I want to format it like.

Node 2 3 4 5

P 1/2/1 1 1/4/1 2
P 1/2/5 4 1/4/1 3
Q 1/3/1 1 1/4/1 3 1/5/1 1


I am currently trying for it. Finally, I need to put it into excel. I guess something like this may work with some tweaks.

my %seen;
my @headers = sort { $a <=> $b } grep {!$seen{$_}++} map{ keys %{$hash{$_}} }keys %hash;
print "node", ' ' x 30, join(" " x 10, @headers),"\n";

foreach my $node (keys %hash) {
my @values;
foreach my $num (keys %{$hash{$node}}) {
foreach my $klm (@{$hash{$node}{$num}}) {
push (@values,$klm);
}
}
foreach my $i (0 .. $#values) {
print "$node $values[$i]\n";
}
}


Further suggestions are appreciated.

Answer

I've done it with an Excel file directly because I think it's easier to work with rows and cols and target individual fields than messing with output directly.

use strict;
use warnings 'all';
use Excel::Writer::XLSX;

my %hash = (
    'P' => {
        '4' => [ '1/4/1 2', '1/4/1 3' ],
        '2' => [ '1/2/1 1', '1/2/5 4' ]
    },
    'Q' => {
        '4' => ['1/4/1 3'],
        '3' => ['1/3/1 1'],
        '5' => ['1/5/1 1']
    },
);
my %seen;
my @headers = sort { $a <=> $b } 
    grep { !$seen{$_}++ } 
    map { keys %{ $hash{$_} } } 
    keys %hash;

# count how many rows each node has
my %number_of_rows;
foreach my $node ( keys %hash ) {
COUNT_ROWS: foreach my $header ( keys %{ $hash{$node} } ) {
        $number_of_rows{$node} = scalar @{ $hash{$node}->{$header} };
        last COUNT_ROWS;
    }
}

my $workbook  = Excel::Writer::XLSX->new('test.xlsx');
my $worksheet = $workbook->add_worksheet;

# write the headers and save the cols
my %col_headings;
$worksheet->write( 0, 0, 'Node' );
for ( my $i = 0; $i <= $#headers; $i++ ) {
    $col_headings{ $headers[$i] } = $i + 1;
    $worksheet->write( 0, $i + 1, $headers[$i] );
}

my $row      = 1; # overall row in the Excel file
my $node_row = 0; # current row for the current node
NODE: foreach my $node ( sort keys %hash ) {

    # write the node value (letter P, Q)
    $worksheet->write( $row, 0, $node );

    # iterate the columns ...
    foreach my $header (@headers) {
        # ... but only write one that has a value
        $worksheet->write( 
            $row, 
            $col_headings{$header}, 
            $hash{$node}->{$header}->[$node_row] 
        ) if exists $hash{$node}->{$header};
    }

    $row++; # always go to a new row

    if ( ++$node_row < $number_of_rows{$node} ) {
        # but if we have not done all the rows for the current node,
        # redo this node in a new row with the next node_row
        redo NODE;
    }
    else {
        # or reset the node_row
        $node_row = 0;
    }
}

This will use your code to find all the headers.
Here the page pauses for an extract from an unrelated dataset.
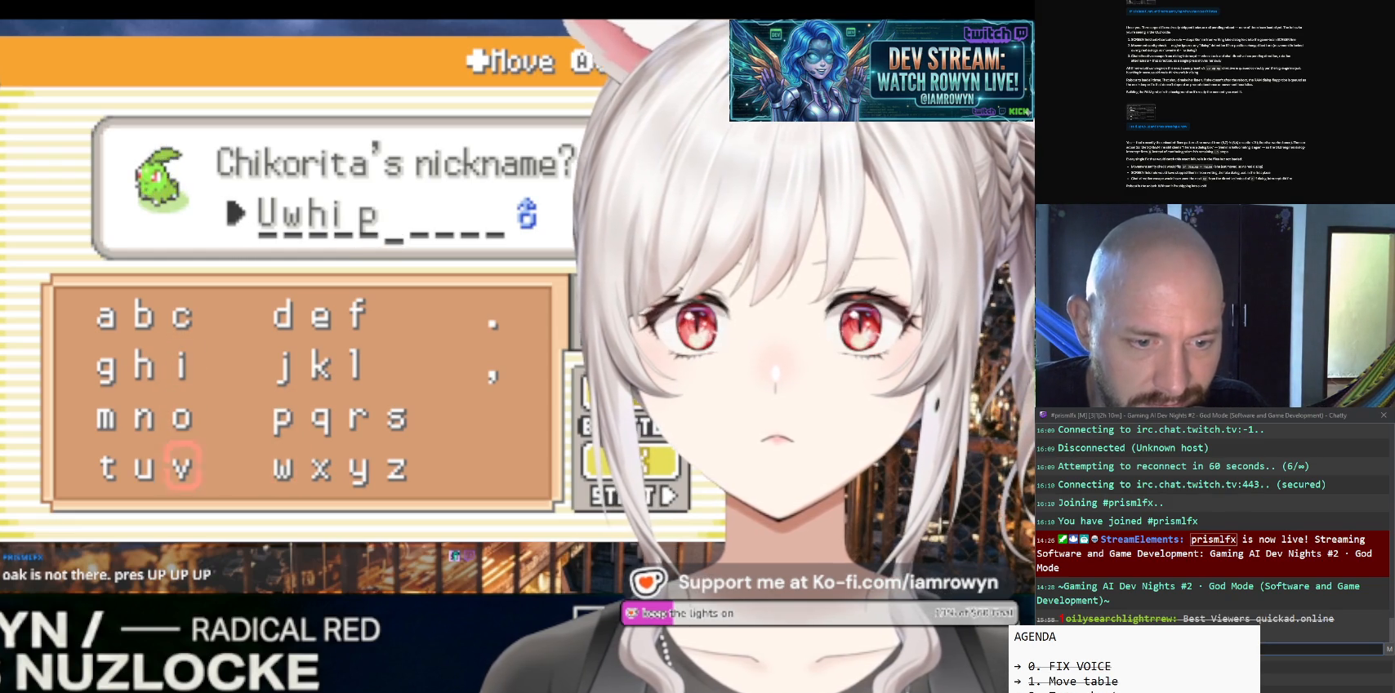
{"buttons": ["DPAD_RIGHT"], "events": [[167, "DPAD_DOWN", "down"], [167, "DPAD_LEFT", "up"], [400, "DPAD_DOWN", "up"], [400, "DPAD_RIGHT", "down"]]}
It assigns which header has which column, and counts the rows per node. It then iterates the nodes, using redo to keep going with one node until all the rows of that node have been exhausted. It does that by keeping a counter of the current node-row that gets incremented. At the same time we always increment the overall row counter so it moves down in the table.

Here is what it looks like.

screenshot of open office

The code is a bit messy, but it gets the job done. It looks like this is a run-once-and-forget kind of task anyway.